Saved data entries

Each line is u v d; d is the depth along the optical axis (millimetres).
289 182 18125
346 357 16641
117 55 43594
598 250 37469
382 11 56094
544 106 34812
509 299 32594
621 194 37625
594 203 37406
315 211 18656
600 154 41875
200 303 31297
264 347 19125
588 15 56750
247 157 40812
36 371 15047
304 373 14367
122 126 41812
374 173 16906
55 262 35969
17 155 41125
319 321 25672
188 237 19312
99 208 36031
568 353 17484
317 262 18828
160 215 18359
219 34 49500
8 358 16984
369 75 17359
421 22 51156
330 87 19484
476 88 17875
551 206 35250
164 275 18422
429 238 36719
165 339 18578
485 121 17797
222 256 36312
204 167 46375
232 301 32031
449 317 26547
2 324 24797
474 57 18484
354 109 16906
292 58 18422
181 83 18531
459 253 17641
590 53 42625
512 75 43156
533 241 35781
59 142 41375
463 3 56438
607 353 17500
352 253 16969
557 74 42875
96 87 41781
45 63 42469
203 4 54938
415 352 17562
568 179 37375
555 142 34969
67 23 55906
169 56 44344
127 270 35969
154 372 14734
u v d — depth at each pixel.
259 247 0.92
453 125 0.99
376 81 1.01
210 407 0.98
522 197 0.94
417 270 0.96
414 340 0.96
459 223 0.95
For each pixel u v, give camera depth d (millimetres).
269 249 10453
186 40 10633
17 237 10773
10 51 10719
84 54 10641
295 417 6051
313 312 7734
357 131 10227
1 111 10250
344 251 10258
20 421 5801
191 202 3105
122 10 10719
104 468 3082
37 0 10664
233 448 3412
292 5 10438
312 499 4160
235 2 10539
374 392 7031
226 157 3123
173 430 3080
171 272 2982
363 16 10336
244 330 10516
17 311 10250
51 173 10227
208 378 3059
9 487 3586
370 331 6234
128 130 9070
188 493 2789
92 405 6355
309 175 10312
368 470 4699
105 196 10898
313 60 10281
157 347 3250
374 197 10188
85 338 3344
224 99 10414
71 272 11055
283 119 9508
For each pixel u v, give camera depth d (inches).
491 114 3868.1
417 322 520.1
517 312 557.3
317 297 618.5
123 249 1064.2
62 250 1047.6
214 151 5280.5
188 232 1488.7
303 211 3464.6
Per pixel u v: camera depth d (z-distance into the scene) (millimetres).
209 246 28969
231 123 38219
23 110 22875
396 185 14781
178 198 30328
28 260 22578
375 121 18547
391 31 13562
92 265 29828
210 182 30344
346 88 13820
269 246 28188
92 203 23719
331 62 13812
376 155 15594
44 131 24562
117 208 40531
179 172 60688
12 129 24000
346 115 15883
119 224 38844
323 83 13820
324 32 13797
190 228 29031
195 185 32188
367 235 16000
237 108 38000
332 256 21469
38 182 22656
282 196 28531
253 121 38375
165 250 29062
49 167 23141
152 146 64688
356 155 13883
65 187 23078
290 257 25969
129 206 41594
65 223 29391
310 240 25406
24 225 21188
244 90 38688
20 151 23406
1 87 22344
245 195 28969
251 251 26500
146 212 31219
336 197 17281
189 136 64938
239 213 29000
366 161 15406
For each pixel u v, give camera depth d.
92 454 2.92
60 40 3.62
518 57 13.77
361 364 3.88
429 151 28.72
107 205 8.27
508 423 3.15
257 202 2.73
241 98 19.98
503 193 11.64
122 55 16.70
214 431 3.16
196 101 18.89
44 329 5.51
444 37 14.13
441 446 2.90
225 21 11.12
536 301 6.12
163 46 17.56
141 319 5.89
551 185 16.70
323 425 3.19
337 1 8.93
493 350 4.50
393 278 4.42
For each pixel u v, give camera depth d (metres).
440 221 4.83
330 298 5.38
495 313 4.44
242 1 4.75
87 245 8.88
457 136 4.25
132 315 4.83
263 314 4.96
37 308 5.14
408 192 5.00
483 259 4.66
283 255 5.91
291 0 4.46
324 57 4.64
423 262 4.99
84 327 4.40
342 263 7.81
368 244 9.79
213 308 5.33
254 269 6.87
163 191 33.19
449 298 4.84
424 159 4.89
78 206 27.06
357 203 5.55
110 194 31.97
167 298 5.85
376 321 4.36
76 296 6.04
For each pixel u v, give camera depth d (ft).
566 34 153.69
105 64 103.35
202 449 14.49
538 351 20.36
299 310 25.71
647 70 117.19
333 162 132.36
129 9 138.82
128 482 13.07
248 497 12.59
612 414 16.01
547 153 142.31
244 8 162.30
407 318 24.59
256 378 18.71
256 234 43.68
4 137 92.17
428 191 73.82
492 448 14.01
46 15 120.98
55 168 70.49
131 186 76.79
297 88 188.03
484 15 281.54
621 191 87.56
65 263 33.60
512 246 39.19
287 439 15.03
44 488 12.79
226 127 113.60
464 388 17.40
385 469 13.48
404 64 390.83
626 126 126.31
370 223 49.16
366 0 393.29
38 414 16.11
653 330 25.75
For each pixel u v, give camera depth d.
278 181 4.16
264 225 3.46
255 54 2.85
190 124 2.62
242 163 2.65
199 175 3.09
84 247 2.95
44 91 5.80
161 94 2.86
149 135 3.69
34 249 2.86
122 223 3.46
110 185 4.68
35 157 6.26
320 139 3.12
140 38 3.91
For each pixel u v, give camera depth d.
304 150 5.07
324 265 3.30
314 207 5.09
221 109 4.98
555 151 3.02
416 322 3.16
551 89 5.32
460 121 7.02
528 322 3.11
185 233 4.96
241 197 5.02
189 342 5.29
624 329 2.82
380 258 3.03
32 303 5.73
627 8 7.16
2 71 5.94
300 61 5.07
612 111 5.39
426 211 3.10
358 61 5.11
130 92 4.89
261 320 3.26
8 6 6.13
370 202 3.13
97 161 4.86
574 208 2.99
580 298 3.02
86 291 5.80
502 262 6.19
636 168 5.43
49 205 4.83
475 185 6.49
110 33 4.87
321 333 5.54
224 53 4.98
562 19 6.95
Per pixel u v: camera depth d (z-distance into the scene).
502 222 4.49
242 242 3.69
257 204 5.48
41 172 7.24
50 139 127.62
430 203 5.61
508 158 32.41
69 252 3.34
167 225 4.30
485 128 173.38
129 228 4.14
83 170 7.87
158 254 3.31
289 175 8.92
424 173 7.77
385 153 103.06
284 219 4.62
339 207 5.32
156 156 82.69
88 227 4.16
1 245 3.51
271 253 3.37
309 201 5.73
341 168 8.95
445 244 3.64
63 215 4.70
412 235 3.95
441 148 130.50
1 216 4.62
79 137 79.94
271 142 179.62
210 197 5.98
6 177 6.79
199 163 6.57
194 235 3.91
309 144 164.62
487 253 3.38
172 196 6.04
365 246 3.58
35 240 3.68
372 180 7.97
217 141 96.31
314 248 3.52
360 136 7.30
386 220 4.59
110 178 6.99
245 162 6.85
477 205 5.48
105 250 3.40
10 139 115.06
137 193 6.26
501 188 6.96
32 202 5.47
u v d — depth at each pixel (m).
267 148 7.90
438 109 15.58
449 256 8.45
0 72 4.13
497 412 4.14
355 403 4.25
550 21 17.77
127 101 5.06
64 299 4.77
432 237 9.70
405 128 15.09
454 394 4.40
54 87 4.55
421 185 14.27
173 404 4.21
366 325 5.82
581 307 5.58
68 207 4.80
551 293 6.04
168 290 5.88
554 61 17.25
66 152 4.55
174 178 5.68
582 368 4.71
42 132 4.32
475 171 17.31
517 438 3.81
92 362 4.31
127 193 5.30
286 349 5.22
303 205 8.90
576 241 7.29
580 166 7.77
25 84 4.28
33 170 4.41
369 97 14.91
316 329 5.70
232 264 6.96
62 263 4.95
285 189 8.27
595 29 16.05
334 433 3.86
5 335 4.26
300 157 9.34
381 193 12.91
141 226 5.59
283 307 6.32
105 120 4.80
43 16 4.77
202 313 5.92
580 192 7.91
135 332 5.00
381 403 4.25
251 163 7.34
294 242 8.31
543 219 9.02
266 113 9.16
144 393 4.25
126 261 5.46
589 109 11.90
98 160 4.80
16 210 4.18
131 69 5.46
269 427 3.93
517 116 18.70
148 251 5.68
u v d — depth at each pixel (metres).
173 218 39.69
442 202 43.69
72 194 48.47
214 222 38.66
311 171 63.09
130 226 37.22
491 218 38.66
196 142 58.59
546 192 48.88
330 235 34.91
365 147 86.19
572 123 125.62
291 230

* [What you will do]
Restate word for word only the lines above from the line containing "221 109 4.98" to the line containing "385 153 103.06", both of them included.

* [Exercise solution]
221 109 4.98
555 151 3.02
416 322 3.16
551 89 5.32
460 121 7.02
528 322 3.11
185 233 4.96
241 197 5.02
189 342 5.29
624 329 2.82
380 258 3.03
32 303 5.73
627 8 7.16
2 71 5.94
300 61 5.07
612 111 5.39
426 211 3.10
358 61 5.11
130 92 4.89
261 320 3.26
8 6 6.13
370 202 3.13
97 161 4.86
574 208 2.99
580 298 3.02
86 291 5.80
502 262 6.19
636 168 5.43
49 205 4.83
475 185 6.49
110 33 4.87
321 333 5.54
224 53 4.98
562 19 6.95
Per pixel u v: camera depth d (z-distance into the scene).
502 222 4.49
242 242 3.69
257 204 5.48
41 172 7.24
50 139 127.62
430 203 5.61
508 158 32.41
69 252 3.34
167 225 4.30
485 128 173.38
129 228 4.14
83 170 7.87
158 254 3.31
289 175 8.92
424 173 7.77
385 153 103.06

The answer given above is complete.